(Bloomberg) -- The high-flying technology sector hit a potentially ominous milestone on Tuesday: It now amounts to more than 25 percent of the S&P 500 Index.
“It’s the first time the sector has made up at least a quarter of the S&P since a one-year period that ran from Thanksgiving 1999 through Thanksgiving 2000,” according to analysts at Bespoke Investment Group. “Notably, the weighting only got above 25 percent for the final four months of the dot-com bubble when share prices were going insane.”
This time, however, it’s different, according to Bespoke.
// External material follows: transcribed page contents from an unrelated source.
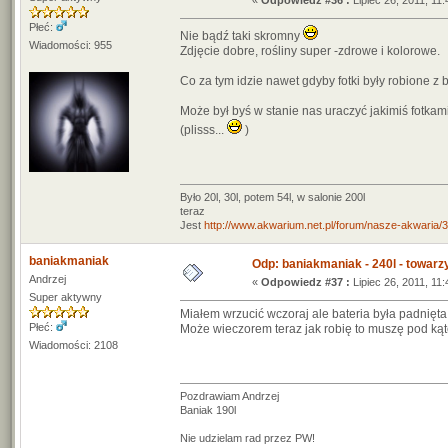
«
Odpowiedz #36 :
Lipiec 26, 2011, 11:
Płeć:
Nie bądź taki skromny
Wiadomości: 955
Zdjęcie dobre, rośliny super -zdrowe i kolorowe.
Co za tym idzie nawet gdyby fotki były robione z 
Może był byś w stanie nas uraczyć jakimiś fotkami
(plisss...
)
Było 20l, 30l, potem 54l, w salonie 200l
teraz
Jest
http://www.akwarium.net.pl/forum/nasze-akwar
baniakmaniak
Odp: baniakmaniak - 240l - towarz
Andrzej
«
Odpowiedz #37 :
Lipiec 26, 2011, 11:
Super aktywny
Miałem wrzucić wczoraj ale bateria była padnięt
Płeć:
Może wieczorem teraz jak robię to muszę pod kąt
Wiadomości: 2108
Pozdrawiam Andrzej
Baniak 190l
Nie udzielam rad przez PW!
The forward price-to-earnings ratio for the sector stands at a little over 19, compared with a peak of 60 in March 2000. This implies that valuations in the industry are considerably less stretched than during the dot-com bubble -- and that the sector’s hefty share of the benchmark U.S. stock gauge is more justified by the fundamentals.
But still, crossing this threshold “is still nothing to sneeze at,” the analysts said in a note Wednesday.
No other sector has accounted for 25 percent of the S&P 500 over this span. At their zenith during the housing bubble, financials came within a few percentage points of this milestone.
Year to date, the tech sector has outpaced the S&P 500 Index by a substantial margin. And its success isn’t largely attributable to heavyweights like Alphabet Inc. or Apple Inc. Rather, gains have been broad-based: The equal-weight tech index is actually outperforming its market-capitalization-configured counterpart.